→ REQUIRED WORK
If a line of the data below holds the string "analysis", copy it.

Stored data
• • • • •
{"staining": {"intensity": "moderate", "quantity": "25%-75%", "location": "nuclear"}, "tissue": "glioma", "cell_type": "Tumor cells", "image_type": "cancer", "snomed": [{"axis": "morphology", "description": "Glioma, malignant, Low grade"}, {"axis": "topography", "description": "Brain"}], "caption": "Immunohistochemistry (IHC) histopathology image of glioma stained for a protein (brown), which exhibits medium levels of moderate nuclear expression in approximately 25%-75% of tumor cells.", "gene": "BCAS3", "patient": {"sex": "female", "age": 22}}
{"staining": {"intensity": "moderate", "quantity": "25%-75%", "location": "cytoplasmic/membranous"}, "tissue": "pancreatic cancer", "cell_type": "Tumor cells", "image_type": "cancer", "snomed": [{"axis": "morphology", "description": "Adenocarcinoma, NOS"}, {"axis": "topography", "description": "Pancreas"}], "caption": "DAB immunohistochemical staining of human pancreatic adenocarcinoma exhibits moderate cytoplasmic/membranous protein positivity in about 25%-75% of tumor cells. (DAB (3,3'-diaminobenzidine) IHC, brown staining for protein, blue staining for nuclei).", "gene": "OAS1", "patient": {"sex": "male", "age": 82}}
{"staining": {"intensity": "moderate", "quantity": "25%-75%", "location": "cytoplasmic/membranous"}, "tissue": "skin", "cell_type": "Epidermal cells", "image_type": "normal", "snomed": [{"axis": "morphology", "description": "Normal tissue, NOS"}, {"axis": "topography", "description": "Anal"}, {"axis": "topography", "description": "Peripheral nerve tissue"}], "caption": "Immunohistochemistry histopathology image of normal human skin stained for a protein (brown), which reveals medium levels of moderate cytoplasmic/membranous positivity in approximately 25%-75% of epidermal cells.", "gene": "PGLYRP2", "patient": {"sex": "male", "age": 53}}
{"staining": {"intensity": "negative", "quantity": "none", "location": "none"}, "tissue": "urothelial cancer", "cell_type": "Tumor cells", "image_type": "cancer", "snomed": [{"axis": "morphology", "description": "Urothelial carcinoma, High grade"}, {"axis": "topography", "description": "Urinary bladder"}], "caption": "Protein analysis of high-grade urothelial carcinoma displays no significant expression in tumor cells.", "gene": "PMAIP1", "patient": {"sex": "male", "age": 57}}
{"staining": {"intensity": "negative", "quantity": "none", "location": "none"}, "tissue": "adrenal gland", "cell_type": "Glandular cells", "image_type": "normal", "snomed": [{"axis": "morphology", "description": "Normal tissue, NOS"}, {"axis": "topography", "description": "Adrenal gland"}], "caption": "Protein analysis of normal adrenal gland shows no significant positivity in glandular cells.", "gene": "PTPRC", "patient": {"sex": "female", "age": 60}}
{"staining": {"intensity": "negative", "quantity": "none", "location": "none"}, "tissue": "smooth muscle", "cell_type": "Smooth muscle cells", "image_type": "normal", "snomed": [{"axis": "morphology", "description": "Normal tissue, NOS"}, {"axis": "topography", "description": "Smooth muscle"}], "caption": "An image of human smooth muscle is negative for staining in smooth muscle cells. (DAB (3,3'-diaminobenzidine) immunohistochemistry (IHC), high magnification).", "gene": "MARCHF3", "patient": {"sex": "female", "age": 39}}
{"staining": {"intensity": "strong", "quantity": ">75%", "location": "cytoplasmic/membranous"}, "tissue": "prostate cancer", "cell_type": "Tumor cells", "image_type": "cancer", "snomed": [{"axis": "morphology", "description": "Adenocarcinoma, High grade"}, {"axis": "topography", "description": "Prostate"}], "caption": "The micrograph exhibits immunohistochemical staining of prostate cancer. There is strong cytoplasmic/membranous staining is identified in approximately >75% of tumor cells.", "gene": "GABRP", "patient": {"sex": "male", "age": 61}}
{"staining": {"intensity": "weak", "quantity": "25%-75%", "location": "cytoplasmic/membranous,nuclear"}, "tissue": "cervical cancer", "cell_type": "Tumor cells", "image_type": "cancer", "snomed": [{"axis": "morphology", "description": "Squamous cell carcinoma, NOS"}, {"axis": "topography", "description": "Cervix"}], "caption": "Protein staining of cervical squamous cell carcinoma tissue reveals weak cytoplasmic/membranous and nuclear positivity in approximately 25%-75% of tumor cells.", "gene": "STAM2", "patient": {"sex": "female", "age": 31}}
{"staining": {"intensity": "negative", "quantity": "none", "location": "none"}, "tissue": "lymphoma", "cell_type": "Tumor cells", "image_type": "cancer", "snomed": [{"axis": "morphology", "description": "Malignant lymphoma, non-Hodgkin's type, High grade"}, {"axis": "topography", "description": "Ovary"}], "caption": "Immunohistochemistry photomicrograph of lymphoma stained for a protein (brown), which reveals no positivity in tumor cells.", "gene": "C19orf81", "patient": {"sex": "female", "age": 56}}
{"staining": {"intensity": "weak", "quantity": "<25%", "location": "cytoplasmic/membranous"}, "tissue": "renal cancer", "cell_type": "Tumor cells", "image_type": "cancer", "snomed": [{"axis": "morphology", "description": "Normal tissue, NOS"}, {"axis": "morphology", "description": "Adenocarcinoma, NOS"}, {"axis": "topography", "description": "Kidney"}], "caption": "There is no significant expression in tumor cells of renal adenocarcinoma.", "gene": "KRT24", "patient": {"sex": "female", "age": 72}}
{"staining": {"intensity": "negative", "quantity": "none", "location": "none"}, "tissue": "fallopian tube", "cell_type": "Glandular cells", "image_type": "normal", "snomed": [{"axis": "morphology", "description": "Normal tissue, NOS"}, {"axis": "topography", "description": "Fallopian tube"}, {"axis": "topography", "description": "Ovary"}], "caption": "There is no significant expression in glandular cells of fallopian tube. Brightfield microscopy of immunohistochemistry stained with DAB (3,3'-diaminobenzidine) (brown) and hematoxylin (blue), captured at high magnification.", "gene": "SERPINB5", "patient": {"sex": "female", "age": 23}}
• • • • •
→ ANSWER FOR THIS EXERCISE
{"staining": {"intensity": "negative", "quantity": "none", "location": "none"}, "tissue": "urothelial cancer", "cell_type": "Tumor cells", "image_type": "cancer", "snomed": [{"axis": "morphology", "description": "Urothelial carcinoma, High grade"}, {"axis": "topography", "description": "Urinary bladder"}], "caption": "Protein analysis of high-grade urothelial carcinoma displays no significant expression in tumor cells.", "gene": "PMAIP1", "patient": {"sex": "male", "age": 57}}
{"staining": {"intensity": "negative", "quantity": "none", "location": "none"}, "tissue": "adrenal gland", "cell_type": "Glandular cells", "image_type": "normal", "snomed": [{"axis": "morphology", "description": "Normal tissue, NOS"}, {"axis": "topography", "description": "Adrenal gland"}], "caption": "Protein analysis of normal adrenal gland shows no significant positivity in glandular cells.", "gene": "PTPRC", "patient": {"sex": "female", "age": 60}}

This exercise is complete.